作業内容 – 原文抜粋のうち「LIGHTINGヒューズにぶら下がる電装品ということで」で始まる段落を、主な事実を残して短く書き直してください。

原文抜粋 –
最初にメインヒューズ見ておけば。。。^^;

というわけで、LIGHTINGヒューズの下に問題があることが分かりました。
ここからが本番です(笑)

===HIDヘッドライト===
LIGHTINGヒューズにぶら下がる電装品ということで、真っ先にヘッドライトが考えられます。
後付けHIDが装着されていたため、HIDの配線をチェックしました。
両サイドともヘッドライトを外して確認しましたが、リレーなどの追加もなく常時電源を使っていないことが分かったため次へ進みます。

===ヘッドライトスイッチ===
続いてヘッドライトスイッチです。
スイッチ裏を見てみると、またまた分岐配線が!
こうなったら、一本ずつチェックするしかないですね^^;

・ヘッドライトスイッチコネクターを外す 0.2A
・白線 分岐 0.2A
・茶線 分岐 0.2A
・紫線 分岐(緑) 0.19A
・紫線 分岐(白) 0.19A

ヘッドライトスイッチ周辺はOKそうです。

データ行 –
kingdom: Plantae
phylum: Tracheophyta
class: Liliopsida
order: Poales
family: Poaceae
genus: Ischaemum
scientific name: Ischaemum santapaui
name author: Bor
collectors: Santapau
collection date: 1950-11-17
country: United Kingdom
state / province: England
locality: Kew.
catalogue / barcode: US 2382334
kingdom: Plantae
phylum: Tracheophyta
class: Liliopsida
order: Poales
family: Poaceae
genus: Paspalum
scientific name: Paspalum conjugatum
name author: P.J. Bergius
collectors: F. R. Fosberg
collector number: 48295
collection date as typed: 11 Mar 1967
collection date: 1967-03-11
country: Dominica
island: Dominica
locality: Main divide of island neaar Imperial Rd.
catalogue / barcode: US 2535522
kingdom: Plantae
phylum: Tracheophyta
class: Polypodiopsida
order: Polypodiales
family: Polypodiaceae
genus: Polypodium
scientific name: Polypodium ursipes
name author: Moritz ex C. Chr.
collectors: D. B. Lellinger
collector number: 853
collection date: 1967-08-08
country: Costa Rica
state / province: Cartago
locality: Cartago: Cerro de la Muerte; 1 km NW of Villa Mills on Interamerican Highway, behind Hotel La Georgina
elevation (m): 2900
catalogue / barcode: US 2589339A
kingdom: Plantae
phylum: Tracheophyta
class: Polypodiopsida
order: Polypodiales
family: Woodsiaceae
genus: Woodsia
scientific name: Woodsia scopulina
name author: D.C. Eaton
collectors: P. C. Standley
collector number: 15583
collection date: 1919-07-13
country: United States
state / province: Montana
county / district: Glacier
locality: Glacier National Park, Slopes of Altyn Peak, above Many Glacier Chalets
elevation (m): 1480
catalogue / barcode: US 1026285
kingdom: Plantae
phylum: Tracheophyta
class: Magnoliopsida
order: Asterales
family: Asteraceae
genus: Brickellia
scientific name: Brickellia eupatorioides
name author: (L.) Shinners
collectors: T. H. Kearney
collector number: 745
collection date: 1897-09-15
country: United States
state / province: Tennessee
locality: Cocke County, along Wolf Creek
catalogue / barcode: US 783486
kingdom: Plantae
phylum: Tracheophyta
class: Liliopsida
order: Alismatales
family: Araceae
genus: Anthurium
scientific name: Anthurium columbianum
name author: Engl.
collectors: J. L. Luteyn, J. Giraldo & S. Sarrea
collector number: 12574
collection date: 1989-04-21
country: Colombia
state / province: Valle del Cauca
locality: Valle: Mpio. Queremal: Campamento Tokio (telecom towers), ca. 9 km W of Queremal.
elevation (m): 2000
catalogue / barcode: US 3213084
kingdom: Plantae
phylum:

正解 – LIGHTINGヒューズにつながる電装品として、まずヘッドライトが疑われた。後付けのHIDが付いていたため、両側のヘッドライトを外して配線を確認した。リレーなどの追加はなく常時電源も使っていなかったので、次の確認に進んだ。